### Aim of the exercise
Please print every line of the entries below word for word, leaving out the pictures.

### Material for this exercise
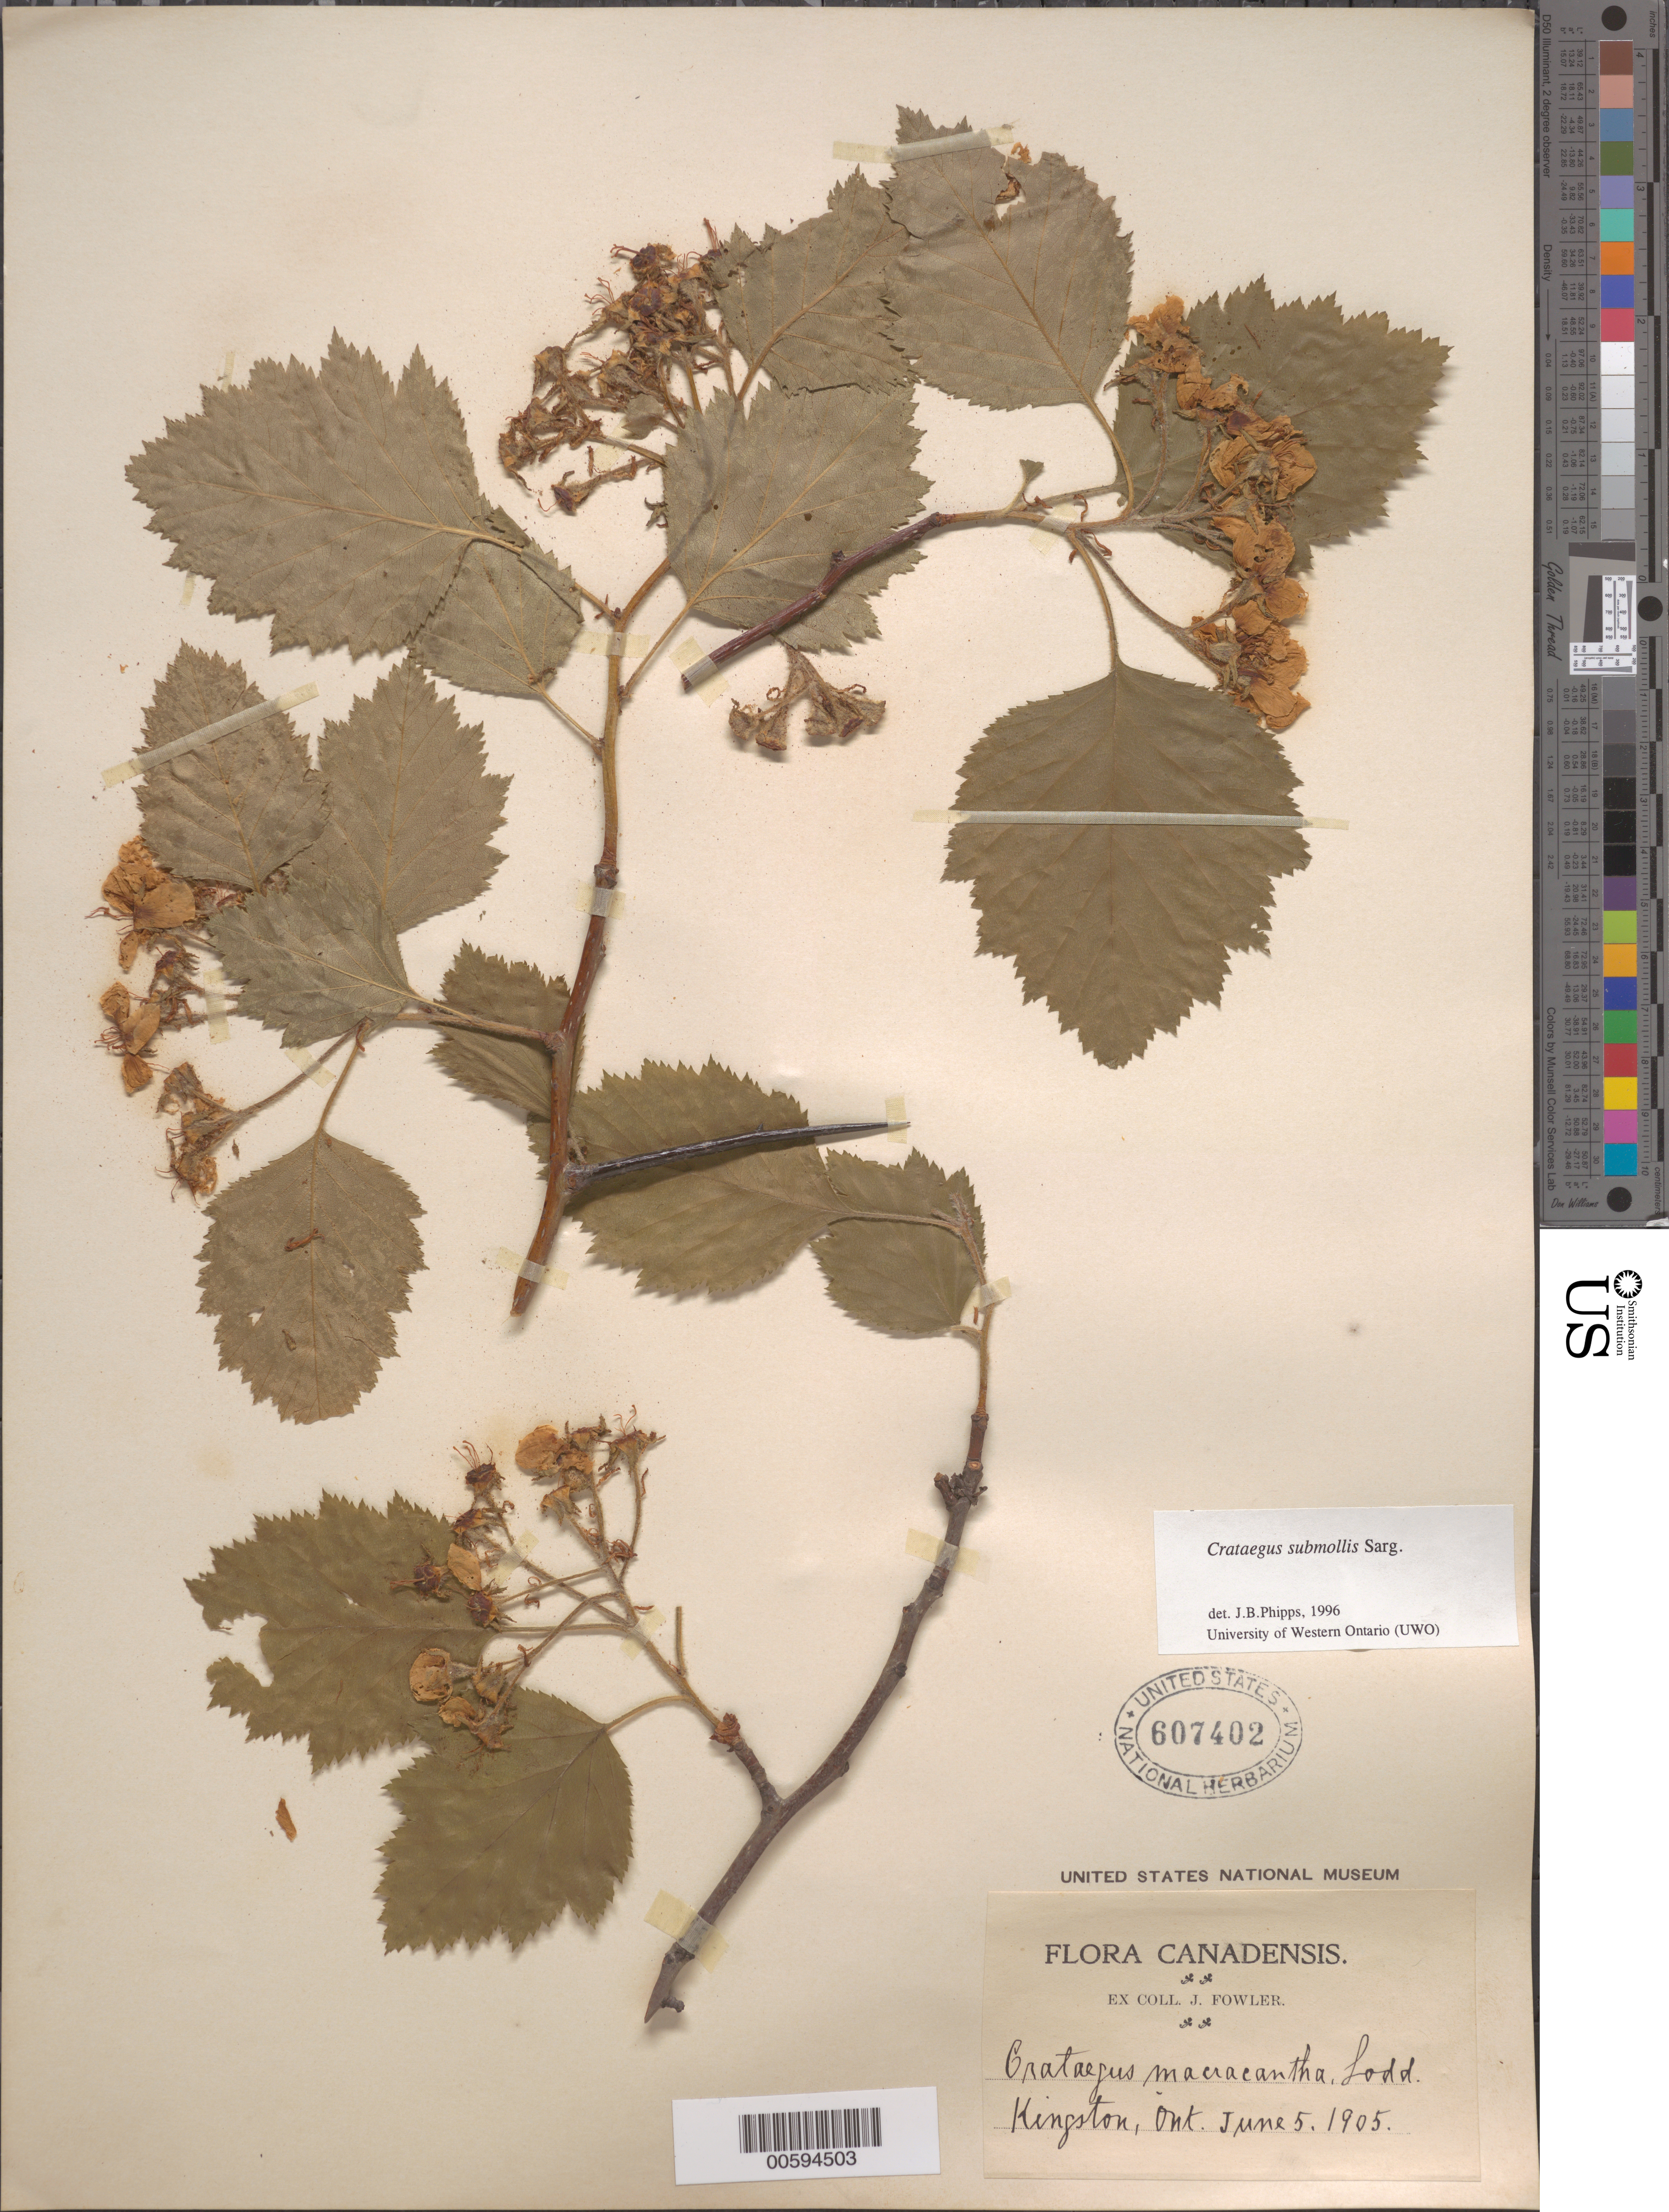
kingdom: Plantae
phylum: Tracheophyta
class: Magnoliopsida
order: Rosales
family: Rosaceae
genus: Crataegus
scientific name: Crataegus submollis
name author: Sarg.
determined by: Phipps, James B., (UWO), University of Western Ontario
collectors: J. P. Fowler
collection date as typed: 05 Jun 1905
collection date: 1905-06-05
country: Canada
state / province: Ontario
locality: Kingston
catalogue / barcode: US 607402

### Full answer
kingdom: Plantae
phylum: Tracheophyta
class: Magnoliopsida
order: Rosales
family: Rosaceae
genus: Crataegus
scientific name: Crataegus submollis
name author: Sarg.
determined by: Phipps, James B., (UWO), University of Western Ontario
collectors: J. P. Fowler
collection date as typed: 05 Jun 1905
collection date: 1905-06-05
country: Canada
state / province: Ontario
locality: Kingston
catalogue / barcode: US 607402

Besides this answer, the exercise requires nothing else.